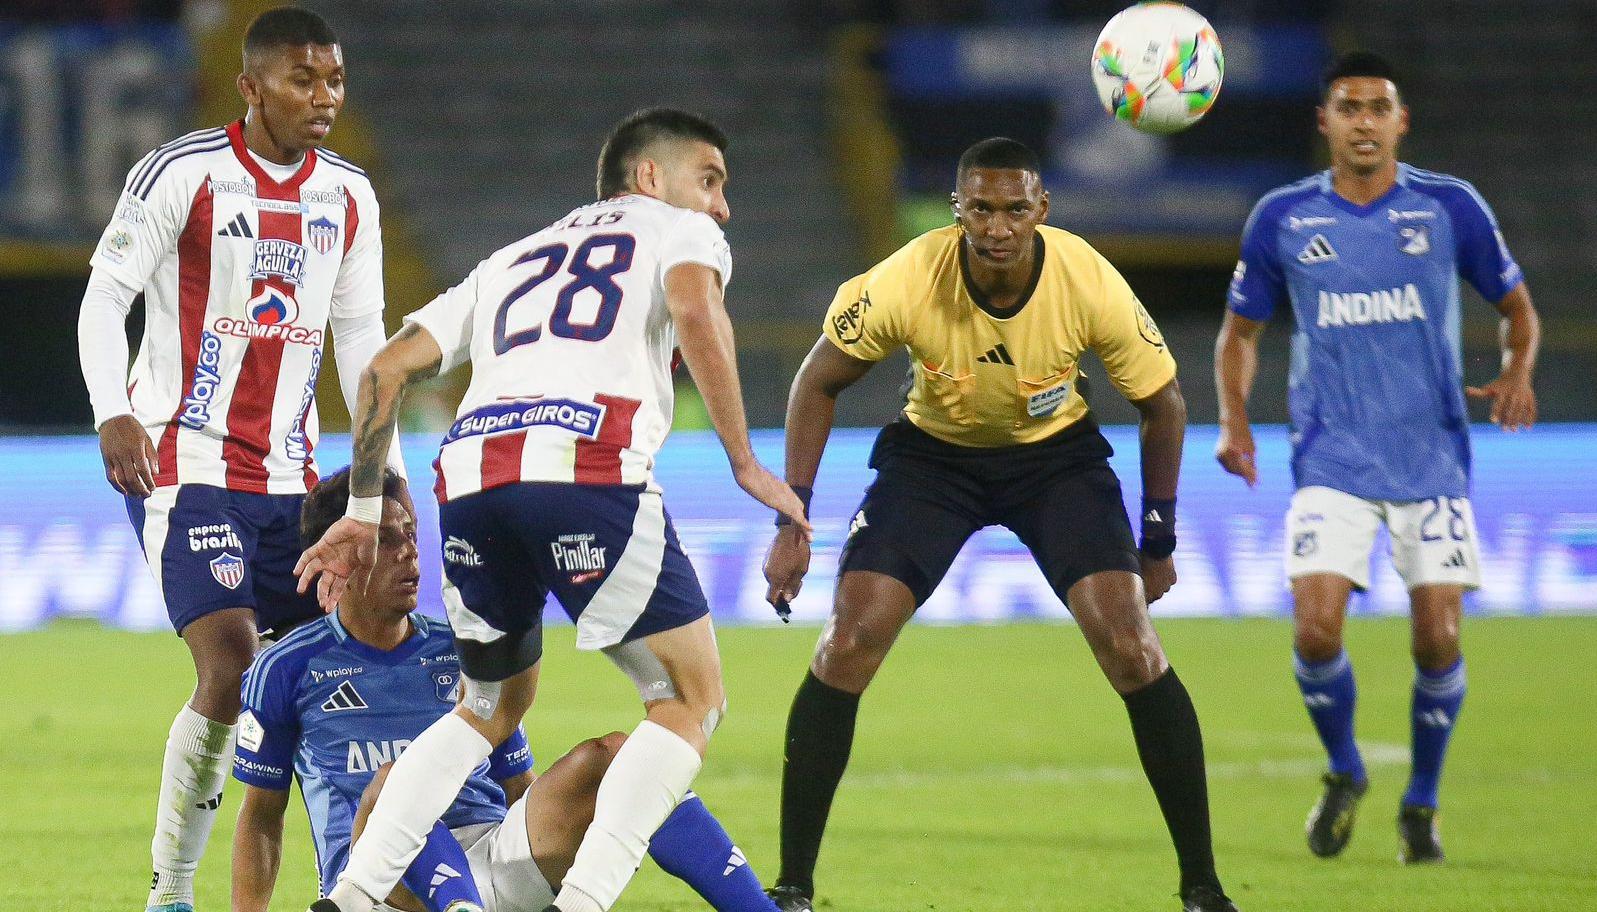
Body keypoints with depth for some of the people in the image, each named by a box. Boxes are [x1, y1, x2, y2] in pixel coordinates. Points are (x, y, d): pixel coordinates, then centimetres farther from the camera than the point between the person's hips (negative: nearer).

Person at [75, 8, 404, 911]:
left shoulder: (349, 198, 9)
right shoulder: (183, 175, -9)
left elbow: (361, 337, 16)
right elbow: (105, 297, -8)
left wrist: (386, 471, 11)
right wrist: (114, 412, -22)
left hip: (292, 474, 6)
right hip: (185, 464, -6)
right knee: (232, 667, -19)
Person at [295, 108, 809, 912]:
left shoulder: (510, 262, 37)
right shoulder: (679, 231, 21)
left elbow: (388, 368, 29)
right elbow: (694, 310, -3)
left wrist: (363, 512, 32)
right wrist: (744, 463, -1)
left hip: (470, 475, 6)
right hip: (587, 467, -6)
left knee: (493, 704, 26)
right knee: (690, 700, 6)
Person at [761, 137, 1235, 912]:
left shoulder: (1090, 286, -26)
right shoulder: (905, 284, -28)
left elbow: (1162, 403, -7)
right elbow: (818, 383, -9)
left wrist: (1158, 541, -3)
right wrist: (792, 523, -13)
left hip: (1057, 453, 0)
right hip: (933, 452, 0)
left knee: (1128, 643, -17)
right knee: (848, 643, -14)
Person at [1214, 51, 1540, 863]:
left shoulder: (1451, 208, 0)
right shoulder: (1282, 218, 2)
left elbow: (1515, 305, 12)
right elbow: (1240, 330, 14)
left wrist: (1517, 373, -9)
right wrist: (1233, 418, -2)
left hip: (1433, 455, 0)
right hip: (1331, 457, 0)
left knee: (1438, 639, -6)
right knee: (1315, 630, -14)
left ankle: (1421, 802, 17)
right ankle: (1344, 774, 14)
...
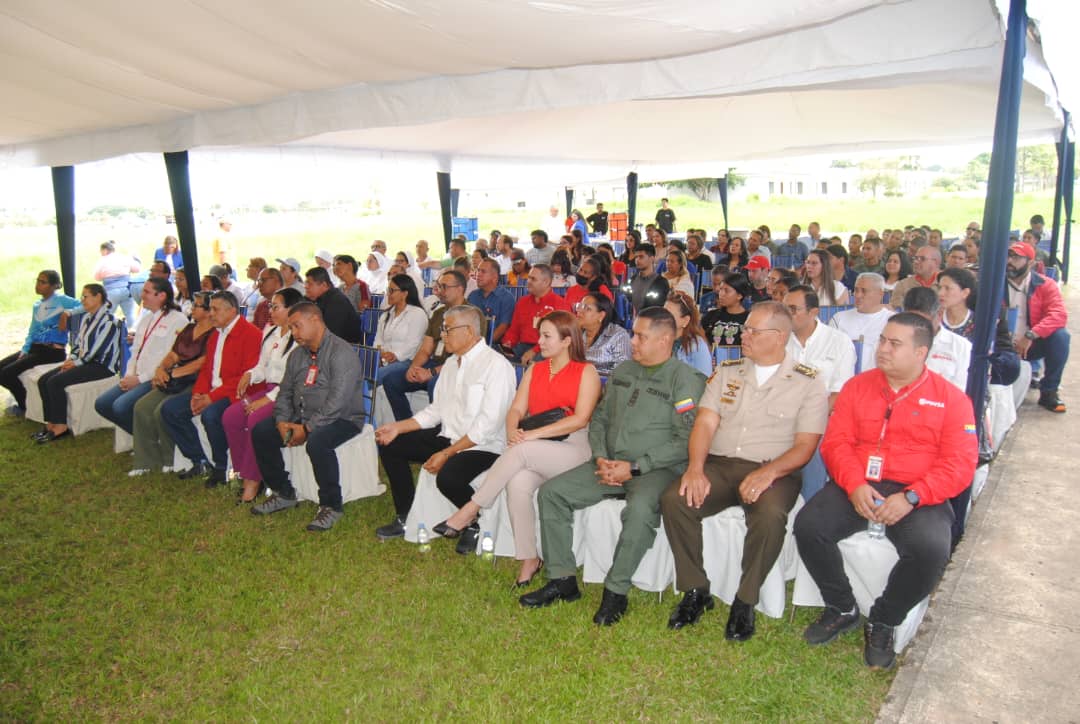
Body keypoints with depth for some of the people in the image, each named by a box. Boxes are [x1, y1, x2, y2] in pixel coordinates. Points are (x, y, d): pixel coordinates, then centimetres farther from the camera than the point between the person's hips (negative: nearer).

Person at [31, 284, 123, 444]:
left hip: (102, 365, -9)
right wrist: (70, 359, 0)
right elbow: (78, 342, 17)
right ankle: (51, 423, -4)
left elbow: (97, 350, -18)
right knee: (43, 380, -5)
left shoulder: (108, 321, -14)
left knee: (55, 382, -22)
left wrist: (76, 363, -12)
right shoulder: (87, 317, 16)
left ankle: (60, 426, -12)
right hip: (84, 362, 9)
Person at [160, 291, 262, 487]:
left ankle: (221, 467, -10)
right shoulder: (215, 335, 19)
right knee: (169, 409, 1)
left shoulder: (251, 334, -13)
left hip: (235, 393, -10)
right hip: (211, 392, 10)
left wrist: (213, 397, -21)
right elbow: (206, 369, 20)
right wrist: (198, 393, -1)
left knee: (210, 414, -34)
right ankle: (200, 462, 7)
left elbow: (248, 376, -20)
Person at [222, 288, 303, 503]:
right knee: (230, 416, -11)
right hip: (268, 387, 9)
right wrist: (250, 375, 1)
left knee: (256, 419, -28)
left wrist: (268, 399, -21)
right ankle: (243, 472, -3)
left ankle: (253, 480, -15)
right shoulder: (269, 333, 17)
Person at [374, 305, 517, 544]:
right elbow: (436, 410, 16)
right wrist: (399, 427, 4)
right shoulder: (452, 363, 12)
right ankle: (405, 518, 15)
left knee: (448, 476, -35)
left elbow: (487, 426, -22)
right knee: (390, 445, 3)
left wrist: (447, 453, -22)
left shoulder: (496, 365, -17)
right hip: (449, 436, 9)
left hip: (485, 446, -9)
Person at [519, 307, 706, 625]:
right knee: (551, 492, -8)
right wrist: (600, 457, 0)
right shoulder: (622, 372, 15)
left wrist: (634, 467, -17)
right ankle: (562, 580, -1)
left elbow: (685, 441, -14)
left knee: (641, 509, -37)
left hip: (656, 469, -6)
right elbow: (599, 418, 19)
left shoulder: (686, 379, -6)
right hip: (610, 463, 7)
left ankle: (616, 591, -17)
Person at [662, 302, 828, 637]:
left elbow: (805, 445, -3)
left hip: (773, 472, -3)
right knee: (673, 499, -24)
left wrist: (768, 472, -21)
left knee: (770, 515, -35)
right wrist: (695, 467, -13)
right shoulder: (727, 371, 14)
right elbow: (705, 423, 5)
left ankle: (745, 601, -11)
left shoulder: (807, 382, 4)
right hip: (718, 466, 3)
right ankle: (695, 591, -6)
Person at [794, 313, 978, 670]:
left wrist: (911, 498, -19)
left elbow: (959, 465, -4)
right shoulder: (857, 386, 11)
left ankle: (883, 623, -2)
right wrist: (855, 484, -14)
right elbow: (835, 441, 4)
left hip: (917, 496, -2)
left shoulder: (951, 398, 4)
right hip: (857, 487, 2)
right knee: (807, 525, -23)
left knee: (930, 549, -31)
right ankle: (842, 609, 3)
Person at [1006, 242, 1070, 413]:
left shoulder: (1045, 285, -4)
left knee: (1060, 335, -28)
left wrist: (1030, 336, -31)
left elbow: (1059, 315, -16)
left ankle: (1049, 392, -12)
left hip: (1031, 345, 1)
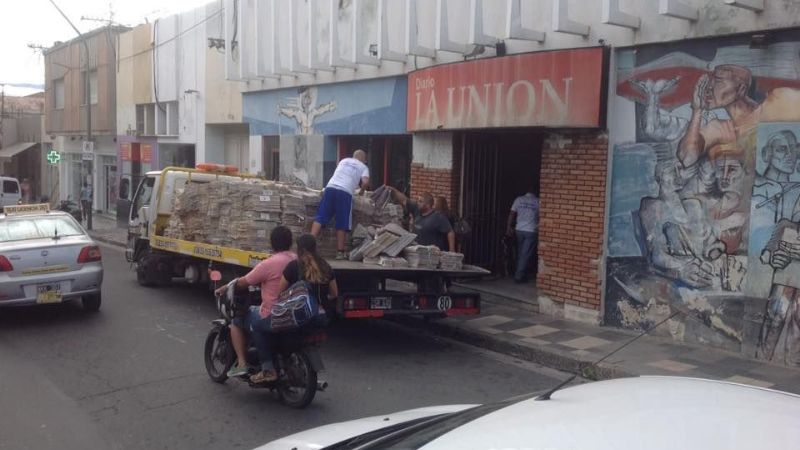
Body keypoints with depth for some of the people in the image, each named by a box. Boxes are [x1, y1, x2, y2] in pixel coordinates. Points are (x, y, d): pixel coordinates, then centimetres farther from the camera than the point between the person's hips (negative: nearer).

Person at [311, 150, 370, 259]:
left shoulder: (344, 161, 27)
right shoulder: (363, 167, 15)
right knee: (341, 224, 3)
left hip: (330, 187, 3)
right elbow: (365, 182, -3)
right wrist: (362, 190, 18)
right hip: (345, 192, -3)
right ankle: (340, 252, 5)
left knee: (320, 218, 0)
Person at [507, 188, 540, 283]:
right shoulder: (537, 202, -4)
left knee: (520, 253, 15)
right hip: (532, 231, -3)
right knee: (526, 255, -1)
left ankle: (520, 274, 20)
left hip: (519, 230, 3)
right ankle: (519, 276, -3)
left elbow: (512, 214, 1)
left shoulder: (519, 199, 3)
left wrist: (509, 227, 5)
--
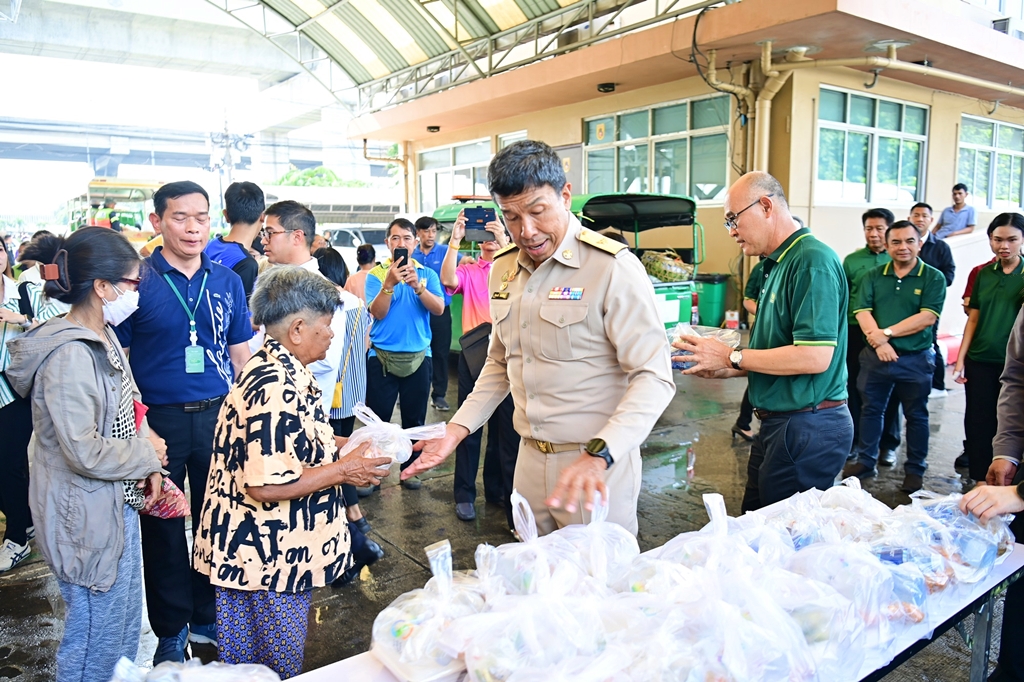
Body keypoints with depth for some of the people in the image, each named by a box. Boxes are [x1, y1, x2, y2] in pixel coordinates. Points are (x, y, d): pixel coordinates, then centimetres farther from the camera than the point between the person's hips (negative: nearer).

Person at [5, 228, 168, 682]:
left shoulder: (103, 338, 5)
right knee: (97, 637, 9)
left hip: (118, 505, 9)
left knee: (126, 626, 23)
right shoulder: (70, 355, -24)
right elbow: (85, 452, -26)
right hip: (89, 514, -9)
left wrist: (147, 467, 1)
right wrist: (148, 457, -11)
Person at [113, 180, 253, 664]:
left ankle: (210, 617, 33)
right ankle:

> [What is needed]:
Starting at the line in the records that has "left elbow: (361, 337, 16)" and stopping after the line that has "right elbow: (694, 310, -3)", put those lines into a numbered list, leaving out any blank lines.

> [Reply]:
1. left elbow: (361, 337, 16)
2. right elbow: (105, 297, -8)
3. left wrist: (386, 471, 11)
4. right wrist: (114, 412, -22)
5. left hip: (292, 474, 6)
6. right hip: (185, 464, -6)
7. right knee: (232, 667, -19)
8. Person at [295, 108, 809, 912]:
9. left shoulder: (510, 262, 37)
10. right shoulder: (679, 231, 21)
11. left elbow: (388, 368, 29)
12. right elbow: (694, 310, -3)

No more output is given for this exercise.